PROBLEMS:
• 1. Answer these questions from the interview below:
(a) Who moderated the session?
(b) What kind of coalition does Omar Abdullah say his party formed, pre-poll or post-poll?
(c) What time did the militants tell people to set their watches to?
• 2. Quote the stretch of the interview from "Maneesh Chhibber: Tell" through "Time will tell." word for word.

TEXT PASSAGE:
J&K Chief Minister Omar Abdullah speaks about the clampdown after the Afzal Guru hanging,militant attacks and why "no other chief minister is expected to tom-tom his Indian credentials as much as the CM of J&K".

Written by Maneesh Chhibber | Published: March 31, 2013 3:07:22 am

In this Idea Exchange,J&K Chief Minister Omar Abdullah speaks about the clampdown after the Afzal Guru hanging,militant attacks and why “no other chief minister is expected to tom-tom his Indian credentials as much as the CM of J&K”. This session was moderated by Senior Assistant Editor Maneesh Chhibber

Maneesh Chhibber: Tell us of your journey in the last four years as Chief Minister.

Omar Abdullah: There have been some very good days,there have been some difficult ones and my colleagues and I have tried to steer the state through the difficult ones as best as possible. Has it been good enough? Time will tell.

D K Singh: What has your experience been with your coalition partner? Will you go with the same alliance into the next general elections?

Omar Abdullah: Ours was not a pre-poll coalition,it was a post-poll coalition. The National Conference Working Committee has co-authorised the party president to talk to the Congress and take a decision. There is no clear indicator one way or the other. Also,it’s not a decision the NC can take unilaterally. It is equally a question for the Congress. Unlike other states where alliances are more or less pre-determined because of party politics,in J&K,the Congress has the option of choosing between two regional parties… So,will that be a factor,time alone will tell.

Y P Rajesh: Looking from the outside,the Valley seems to suffer from a perpetual victimhood complex. People react very strongly as they did after the Afzal Guru hanging and with the CRPF killing incident.

Omar Abdullah: If you have lived through what the Valley has lived through for the last 25 years,you would have a victimhood syndrome as well. Life has not been easy for the average Kashmiri. A simple example: for many years,the decision to wear a watch or not was a life and death question. The militants dictated that you set your watch to Pakistan Standard Time. Indian security forces said,set your watch to Indian Standard Time… Has the time come to shake that (sense of victimhood) off? Yes. The situation is no longer what it used to be. There is a sea change between the early 1990s,early 2000 and now. But even if Kashmiris wanted to stop feeling like victims,enough political leaders will reinforce that feeling because their politics thrive on it. We have tried to give people a sense that greater normality is in their interest. And I don’t think it’s ever been done as effectively as it was done last year. There is less appetite for public protest today in Kashmir,largely on account of an agitational fatigue because they saw nothing come out of it in 2008,2009 and 2010. Also,they have seen in the last year how much their lives can change for the better in terms of livelihood,children’s education,etc.

INFORMATION SHOWN:

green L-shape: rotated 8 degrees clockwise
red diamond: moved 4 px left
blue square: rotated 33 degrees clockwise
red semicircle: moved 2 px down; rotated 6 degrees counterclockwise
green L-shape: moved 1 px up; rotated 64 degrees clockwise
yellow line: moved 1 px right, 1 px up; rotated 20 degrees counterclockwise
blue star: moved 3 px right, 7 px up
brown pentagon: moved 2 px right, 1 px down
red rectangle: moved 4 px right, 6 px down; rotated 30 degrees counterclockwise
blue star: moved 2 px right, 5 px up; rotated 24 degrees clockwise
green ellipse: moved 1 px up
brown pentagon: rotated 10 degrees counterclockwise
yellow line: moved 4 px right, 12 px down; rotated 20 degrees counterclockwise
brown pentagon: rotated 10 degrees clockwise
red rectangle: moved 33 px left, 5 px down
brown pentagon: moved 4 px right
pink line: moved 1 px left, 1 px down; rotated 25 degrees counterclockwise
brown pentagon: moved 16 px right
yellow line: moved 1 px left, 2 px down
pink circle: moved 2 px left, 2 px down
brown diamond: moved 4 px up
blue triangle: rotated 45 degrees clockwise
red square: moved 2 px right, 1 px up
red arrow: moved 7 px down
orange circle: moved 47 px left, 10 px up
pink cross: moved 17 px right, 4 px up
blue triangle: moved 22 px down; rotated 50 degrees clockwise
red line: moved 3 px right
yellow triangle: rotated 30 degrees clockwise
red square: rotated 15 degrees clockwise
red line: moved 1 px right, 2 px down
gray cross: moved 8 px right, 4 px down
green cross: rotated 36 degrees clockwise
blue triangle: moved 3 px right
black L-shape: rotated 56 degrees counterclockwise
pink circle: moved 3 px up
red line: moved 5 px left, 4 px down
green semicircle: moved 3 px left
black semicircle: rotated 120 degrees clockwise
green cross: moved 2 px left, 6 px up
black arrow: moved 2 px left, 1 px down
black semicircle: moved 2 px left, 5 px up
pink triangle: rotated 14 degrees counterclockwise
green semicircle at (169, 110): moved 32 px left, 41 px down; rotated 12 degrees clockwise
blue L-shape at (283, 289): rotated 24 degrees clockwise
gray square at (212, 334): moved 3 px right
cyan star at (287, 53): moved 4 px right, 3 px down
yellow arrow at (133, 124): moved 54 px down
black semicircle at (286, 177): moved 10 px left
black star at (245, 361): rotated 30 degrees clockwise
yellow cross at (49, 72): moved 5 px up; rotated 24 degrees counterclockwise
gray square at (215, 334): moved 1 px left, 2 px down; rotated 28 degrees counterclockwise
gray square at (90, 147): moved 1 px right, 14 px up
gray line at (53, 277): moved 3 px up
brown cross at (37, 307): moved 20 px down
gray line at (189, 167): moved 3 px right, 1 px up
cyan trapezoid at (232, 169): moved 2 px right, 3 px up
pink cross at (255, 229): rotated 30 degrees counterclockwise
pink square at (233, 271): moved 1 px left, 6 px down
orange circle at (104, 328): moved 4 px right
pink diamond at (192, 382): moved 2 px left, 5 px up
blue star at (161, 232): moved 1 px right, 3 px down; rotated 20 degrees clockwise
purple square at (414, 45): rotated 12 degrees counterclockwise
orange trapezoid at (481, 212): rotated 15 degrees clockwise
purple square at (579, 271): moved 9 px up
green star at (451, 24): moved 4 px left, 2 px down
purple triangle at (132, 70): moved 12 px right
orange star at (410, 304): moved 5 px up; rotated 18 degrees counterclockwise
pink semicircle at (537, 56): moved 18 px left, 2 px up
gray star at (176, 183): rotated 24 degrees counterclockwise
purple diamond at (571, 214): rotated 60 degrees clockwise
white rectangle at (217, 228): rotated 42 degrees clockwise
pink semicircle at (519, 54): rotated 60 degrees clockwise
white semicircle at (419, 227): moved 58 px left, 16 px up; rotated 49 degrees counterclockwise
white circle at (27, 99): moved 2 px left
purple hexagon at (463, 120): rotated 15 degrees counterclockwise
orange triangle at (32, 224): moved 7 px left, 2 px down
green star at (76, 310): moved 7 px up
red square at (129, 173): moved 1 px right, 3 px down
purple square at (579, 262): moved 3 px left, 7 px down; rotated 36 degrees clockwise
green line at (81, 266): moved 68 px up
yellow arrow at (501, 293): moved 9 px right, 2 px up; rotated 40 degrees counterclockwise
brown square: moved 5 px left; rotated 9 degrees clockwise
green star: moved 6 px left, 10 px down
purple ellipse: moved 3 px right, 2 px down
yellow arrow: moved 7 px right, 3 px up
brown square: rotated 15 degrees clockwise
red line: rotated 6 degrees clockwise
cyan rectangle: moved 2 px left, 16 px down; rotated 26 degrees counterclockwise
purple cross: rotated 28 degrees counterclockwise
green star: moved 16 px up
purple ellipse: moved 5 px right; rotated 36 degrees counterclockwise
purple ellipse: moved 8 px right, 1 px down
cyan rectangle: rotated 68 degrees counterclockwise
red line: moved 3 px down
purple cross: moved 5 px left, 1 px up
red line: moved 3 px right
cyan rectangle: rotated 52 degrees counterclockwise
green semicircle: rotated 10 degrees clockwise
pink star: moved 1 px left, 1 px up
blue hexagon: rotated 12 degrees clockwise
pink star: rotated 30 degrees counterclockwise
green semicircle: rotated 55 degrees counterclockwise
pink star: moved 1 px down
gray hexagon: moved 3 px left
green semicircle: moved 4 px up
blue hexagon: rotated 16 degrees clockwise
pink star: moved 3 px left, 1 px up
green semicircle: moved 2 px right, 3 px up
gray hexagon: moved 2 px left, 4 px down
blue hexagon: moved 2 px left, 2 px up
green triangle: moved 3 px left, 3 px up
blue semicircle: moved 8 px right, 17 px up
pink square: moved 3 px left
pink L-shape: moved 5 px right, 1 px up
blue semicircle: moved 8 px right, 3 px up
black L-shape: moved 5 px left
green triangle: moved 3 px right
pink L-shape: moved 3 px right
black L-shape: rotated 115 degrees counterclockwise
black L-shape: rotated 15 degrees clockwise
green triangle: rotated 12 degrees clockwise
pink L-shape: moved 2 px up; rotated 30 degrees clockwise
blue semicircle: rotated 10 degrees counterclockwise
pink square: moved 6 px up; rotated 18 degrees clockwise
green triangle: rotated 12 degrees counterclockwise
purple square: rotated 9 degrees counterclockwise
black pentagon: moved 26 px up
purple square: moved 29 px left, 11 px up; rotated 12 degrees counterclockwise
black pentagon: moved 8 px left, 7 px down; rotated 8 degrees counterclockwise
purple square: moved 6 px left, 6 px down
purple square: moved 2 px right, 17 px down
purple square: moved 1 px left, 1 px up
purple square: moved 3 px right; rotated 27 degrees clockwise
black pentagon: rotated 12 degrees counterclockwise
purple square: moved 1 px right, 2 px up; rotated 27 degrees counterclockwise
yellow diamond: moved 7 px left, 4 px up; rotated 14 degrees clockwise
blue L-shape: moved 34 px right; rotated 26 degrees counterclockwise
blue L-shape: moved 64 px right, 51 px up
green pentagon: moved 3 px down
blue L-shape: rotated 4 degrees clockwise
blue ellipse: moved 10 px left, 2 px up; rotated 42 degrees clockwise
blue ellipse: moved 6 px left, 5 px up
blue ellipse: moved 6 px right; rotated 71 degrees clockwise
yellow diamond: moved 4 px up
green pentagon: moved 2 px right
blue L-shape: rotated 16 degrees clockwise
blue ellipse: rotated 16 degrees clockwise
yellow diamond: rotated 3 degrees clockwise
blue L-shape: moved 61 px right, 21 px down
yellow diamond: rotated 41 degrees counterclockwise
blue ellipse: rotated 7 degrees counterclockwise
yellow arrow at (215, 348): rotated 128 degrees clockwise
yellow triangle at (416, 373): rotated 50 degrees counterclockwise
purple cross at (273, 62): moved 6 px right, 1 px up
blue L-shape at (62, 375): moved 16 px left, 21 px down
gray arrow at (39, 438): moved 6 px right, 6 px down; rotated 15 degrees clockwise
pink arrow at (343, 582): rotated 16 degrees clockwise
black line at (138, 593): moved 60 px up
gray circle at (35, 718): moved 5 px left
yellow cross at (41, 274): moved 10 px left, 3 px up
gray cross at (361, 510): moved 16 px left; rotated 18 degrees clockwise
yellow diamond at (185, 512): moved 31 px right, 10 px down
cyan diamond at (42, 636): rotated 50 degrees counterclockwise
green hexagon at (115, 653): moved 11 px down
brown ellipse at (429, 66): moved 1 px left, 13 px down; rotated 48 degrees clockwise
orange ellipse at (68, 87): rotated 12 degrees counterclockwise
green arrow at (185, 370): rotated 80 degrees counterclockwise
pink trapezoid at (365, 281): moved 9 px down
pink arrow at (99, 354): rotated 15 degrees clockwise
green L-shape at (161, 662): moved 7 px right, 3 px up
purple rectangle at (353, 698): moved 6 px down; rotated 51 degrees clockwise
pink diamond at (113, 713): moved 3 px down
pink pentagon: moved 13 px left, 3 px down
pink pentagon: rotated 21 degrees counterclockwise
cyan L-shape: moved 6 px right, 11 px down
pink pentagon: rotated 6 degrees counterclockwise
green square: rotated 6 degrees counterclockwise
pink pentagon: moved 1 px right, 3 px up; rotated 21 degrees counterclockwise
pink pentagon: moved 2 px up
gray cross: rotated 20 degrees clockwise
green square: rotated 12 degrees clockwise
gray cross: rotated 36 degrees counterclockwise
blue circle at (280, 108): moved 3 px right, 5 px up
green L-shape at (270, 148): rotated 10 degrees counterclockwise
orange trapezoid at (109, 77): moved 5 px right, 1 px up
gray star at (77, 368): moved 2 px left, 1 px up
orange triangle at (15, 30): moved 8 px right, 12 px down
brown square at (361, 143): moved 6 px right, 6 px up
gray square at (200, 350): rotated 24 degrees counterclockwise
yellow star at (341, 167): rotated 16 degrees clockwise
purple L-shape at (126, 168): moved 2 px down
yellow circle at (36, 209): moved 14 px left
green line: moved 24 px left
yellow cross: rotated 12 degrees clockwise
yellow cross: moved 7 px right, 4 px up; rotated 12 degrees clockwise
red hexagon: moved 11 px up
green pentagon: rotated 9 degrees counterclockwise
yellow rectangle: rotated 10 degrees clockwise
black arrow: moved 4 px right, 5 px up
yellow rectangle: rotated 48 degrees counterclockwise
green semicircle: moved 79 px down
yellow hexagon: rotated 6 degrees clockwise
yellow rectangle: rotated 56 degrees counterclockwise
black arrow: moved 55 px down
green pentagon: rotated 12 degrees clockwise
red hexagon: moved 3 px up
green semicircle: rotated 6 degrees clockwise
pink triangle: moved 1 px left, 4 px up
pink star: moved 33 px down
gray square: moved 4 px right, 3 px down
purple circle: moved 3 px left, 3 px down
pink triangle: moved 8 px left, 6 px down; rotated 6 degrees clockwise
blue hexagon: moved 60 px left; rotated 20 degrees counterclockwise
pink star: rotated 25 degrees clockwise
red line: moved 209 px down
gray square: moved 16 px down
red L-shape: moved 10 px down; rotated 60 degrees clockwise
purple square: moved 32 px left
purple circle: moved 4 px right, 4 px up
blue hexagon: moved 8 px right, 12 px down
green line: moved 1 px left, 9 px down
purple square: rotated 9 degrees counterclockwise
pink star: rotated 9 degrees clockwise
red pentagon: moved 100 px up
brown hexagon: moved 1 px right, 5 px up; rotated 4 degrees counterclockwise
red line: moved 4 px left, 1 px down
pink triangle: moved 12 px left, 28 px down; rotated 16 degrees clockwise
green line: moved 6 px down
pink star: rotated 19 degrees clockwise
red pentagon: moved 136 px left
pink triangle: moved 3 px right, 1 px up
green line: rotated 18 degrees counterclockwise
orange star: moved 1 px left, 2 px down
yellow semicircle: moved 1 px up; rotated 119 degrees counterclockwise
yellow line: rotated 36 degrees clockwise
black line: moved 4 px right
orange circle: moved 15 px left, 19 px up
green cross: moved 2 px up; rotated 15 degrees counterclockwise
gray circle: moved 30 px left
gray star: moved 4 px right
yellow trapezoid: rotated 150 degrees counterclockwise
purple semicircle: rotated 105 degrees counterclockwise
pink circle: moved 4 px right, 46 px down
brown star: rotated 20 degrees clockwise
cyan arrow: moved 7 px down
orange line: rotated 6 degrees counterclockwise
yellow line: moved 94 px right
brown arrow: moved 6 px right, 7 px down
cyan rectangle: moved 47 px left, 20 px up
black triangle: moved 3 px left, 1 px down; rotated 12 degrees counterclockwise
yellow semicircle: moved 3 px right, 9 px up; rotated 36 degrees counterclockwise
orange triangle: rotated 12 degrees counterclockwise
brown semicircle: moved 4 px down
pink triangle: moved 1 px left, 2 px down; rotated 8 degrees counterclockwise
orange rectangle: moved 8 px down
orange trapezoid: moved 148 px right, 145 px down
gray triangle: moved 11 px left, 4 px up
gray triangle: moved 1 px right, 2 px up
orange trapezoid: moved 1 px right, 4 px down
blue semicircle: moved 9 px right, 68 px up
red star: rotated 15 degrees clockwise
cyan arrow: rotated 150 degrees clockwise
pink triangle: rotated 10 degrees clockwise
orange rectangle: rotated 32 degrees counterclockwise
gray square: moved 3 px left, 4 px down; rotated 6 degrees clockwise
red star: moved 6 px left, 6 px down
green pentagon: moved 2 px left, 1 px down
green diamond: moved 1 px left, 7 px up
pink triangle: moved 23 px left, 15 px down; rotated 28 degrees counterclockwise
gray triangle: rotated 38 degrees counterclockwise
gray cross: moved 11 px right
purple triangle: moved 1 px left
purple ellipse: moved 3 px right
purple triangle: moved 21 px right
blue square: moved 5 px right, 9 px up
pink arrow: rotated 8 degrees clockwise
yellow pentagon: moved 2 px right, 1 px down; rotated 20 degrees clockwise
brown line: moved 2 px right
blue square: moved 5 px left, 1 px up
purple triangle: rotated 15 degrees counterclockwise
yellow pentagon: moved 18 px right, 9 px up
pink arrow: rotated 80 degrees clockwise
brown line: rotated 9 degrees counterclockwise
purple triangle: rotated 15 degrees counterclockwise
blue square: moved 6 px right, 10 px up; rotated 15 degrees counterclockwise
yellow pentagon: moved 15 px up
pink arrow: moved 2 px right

THE SOLUTIONS:
• 1.
(a) Senior Assistant Editor Maneesh Chhibber.
(b) A post-poll coalition.
(c) Pakistan Standard Time.

• 2.
Maneesh Chhibber: Tell us of your journey in the last four years as Chief Minister.

Omar Abdullah: There have been some very good days,there have been some difficult ones and my colleagues and I have tried to steer the state through the difficult ones as best as possible. Has it been good enough? Time will tell.